La riviviscenza dell'art. 150 del Decreto Ambientale invece sembra essere situazione più complessa che avremo modo di valutare solo dopo aver analizzato con attenzione le motivazioni della decisione della Corte costituzionale di ieri.
In sostanza l'abrogazione di una norma porta al ripristino di quelle disposizioni che erano state abrogate dalla norma stessa. Nel nostro caso ripristino dell'art. 113 TUEL per abrogazione art. 23 bis.

Per il quesito n. 2: prima di esprimere valutazioni sul perchè è stato dichiarato inammissibile è necessario attendere le motivazioni della sentenza della Corte costituzionale.

Per il quesito n. 3: l'abrogazione della parte citata ("dell'adeguatezza della remunerazione del capitale investito") dell'art. 154 del Decreto Legislativo n. 152/2006 porterà ad escludere che la tariffa sia calcolata (anche) tenendo conto del profitto del gestore ma solo dei costi di investimento e di esercizio. Insomma dicendolo con il nostro slogan: "Fuori i profitti dall'acqua".

Nonostante a livello normativo rimanga possibile la gestione tramite S.p.A. (ripristino art. 113 TUEL), la somma dei due quesiti apre comunque la strada alla ripubblicizzazione poichè sostanzialmente si rende impraticabile la gestione da parte di un soggetto privato non essendo possibile fare profitti sull'acqua. Quale società per azioni (ricordiamo che l'art. 2247 del Codice Civile dice che queste sono costituite "per l'esercizio in comune di un'attività economica allo scopo di dividerne gli utili") avrà più l'interesse a gestire il SII se non può trarne profitto?

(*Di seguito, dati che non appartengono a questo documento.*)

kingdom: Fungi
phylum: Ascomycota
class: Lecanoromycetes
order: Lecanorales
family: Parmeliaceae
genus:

Inoltre, al di là delle valutazioni di carattere giuridico dobbiamo tenere a mente l'alta valenza politica dei nostri due quesiti ammessi che si traducono in un referendum che dice no alla privatizzazione e si ad una gestione pubblica, partecipata e senza profitti.
Insomma non attestiamoci su considerazioni prettamente tecniche ma rivendichiamo con forza la portata epocale dei referendum: si tratta di invertire la rotta intrapresa dalle politiche neoliberiste che mercifica i beni comuni e in particolar modo l'acqua. Sarà un referendum con cui si chiederà ai cittadini di schierarsi per l'acqua pubblica.
Ciò dovremo ribadirlo ogni volta agli elettori e agli amministratori locali.

L'acqua è un diritto e non una merce! L'acqua non si vende! I referendum sono molto chiari su questo.

Avanti con fiducia, riporteremo l'acqua ad essere un bene comune gestito dalle comunità locali.